It Takes Two to Tango
How can one not love a dance that looks good whether danced by Arnold Schwarzenegger, Al Pacino, Tango or Madonna? The Tango is the essence of romance and sensuality with its rhythmic musical beats and intricate and emotionally charged moves.
Tango, “Baille Con Carte” which translated literally means “the dance with the stop, ” originated in Buenos Aires Argentina in the late 19th century. Tango was the first couple’s dance that introduced improvisation and was only the third dance in history where the man and woman faced each other with the man holding the woman’s right hand and with his right arm around her.
Today there are many different styles of Tango, including American (ballroom), Chinese, Finnish, and Argentine. It is a dance full of machismo and theatrics, as the man “pursues” the woman and the woman “resists, ” but not completely. The patterns of Tango alternate between the hunter and the hunted and create a fascinating picture of passion and seduction.

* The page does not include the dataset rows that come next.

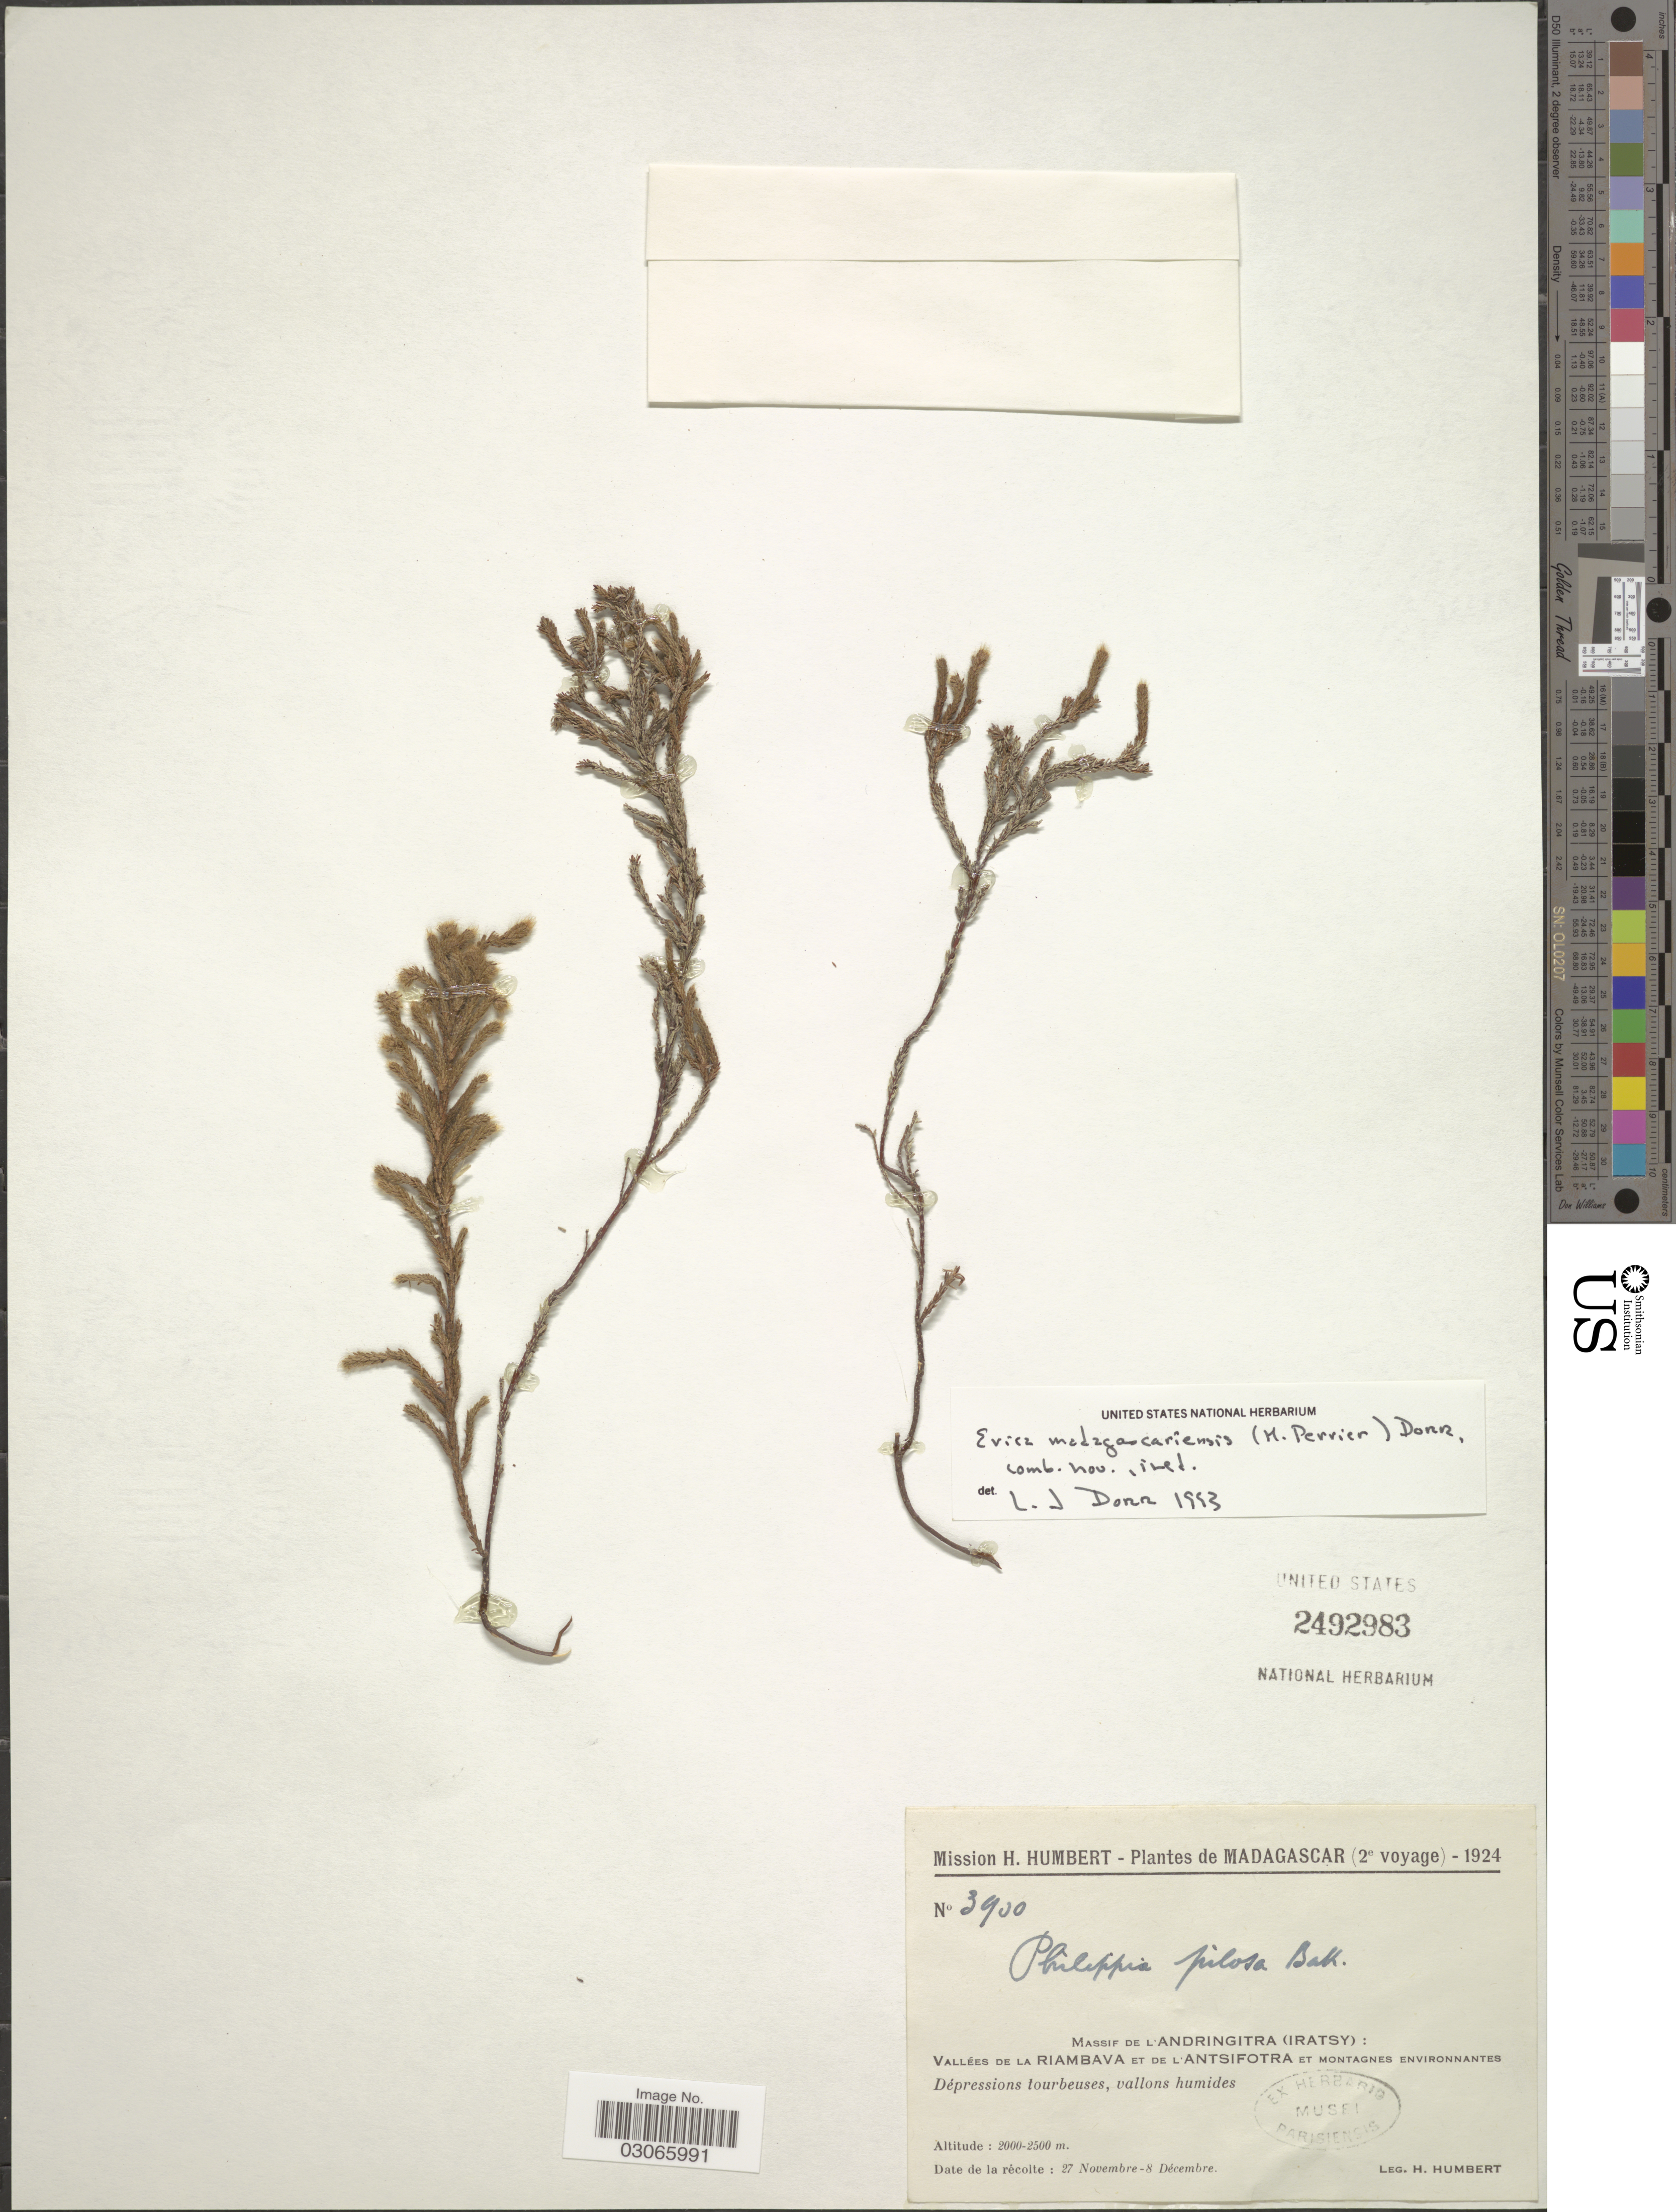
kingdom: Plantae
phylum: Tracheophyta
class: Magnoliopsida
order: Ericales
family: Ericaceae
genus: Erica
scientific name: Erica madagascariensis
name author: (H. Perrier) Dorr & E.G.H. Oliv.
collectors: H. Humbert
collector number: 3950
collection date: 1924-11-27/1924-12-08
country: Madagascar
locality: Massif de l'Andringitra (Iratsy). Vallées de la Riambava et de l'Antsifotra et montagnes environnantes.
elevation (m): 2000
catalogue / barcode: US 2492983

The history of Tango is almost as theatrical as the dance itself. There are gaps in the written history and much is unknown or debatable about its origins. A long standing cliché asserts that Tango originated in the brothels of Argentina. According to this cliché, men had to wait in line at the brothels, so madams employed Tango musicians to keep the men entertained while they waited. Alas, Tango historians have refuted this version and instead say that the dance originated in the lower class districts of Argentina but was first encountered by the wealthier classes in brothels. The brothels were one of the few places where the rich and poor rubbed elbows.
Argentina was one of the seven richest countries in the early 1900s, and wealthy families sent their sons abroad for university or simply to tour. And the Tango went with them. While there is evidence to support that a couple danced the Tango on stage in Paris as early as 1909, 1912 is the year that the Tango took Paris by storm. The dance then took on the rest of the world. Women abandoned their corsets to dance the Tango and Tango fashions were all the rage. Even hat fashions changed to accommodate the dance – feathers that once swung freely across the forehead were now upright so they wouldn’t get in one’s partner’s face.
As the seductive dance became all the rage, it was also re-imported to Argentina in altered form. Wealthy Argentineans claimed to dance the more sophisticated Parisian Tango, not the tango of the “lower classes. ” Actually, in mid-20th century Argentina there was a wide range of regional Tango styles. In some regions the movements appeared random and jagged with sudden stops. In northern Buenos Aires the dance had long, straight lines punctuated by sudden stops and complex moves. Some styles had double time steps to the music and still others did not follow the music at all but the phrasing.
In this golden age of Tango, men and women did not learn the dance together. Boys learned to Tango at the age of 13 as practica partners for older men; they had to learn the woman’s part so that the men could hone their technique. Men and women attended milongas to dance. If the man did not do well he had to go back to practica!
The women learned the Tango from other women, uncles, and brothers. Typically, mothers danced the men’s part and the daughters learned the female part. Women were such a rare commodity that dancing well was not required. A woman would have no shortage of partners at a milonga and she did not have to worry about be sent back to practice.
In 1955, General Pèron was ousted as head of the government and the Tango went underground. Repression, nighttime curfews, and censorship ruled the day. It was not until 1983, when the military junta was brought down, that Tango had a resurgence. Freed from the repressive regime, the Argentines wanted to move! Yoga and martial arts classes quickly filled up, and Argentina reclaimed their national dance – the Tango. However, there was one small problem – there were no Tango teachers! All of the practicas were gone and there were no beginner Tango classes. The rebirth of Tango in Argentina was led by those who knew a little about Tango and taught those who hungered to learn.
Tango continues to be one of the most captivating dances to watch, and is certainly one of the most challenging to learn. The music, words, and the emotional connection of the dance partners bring this sultry dance to life. It is a dance that makes you feel that you have dropped in on a very private moment but you cannot turn from the beauty and passion. To dance the Tango requires technical skill, passion, and synergy between partners, and most importantly a love for the dance!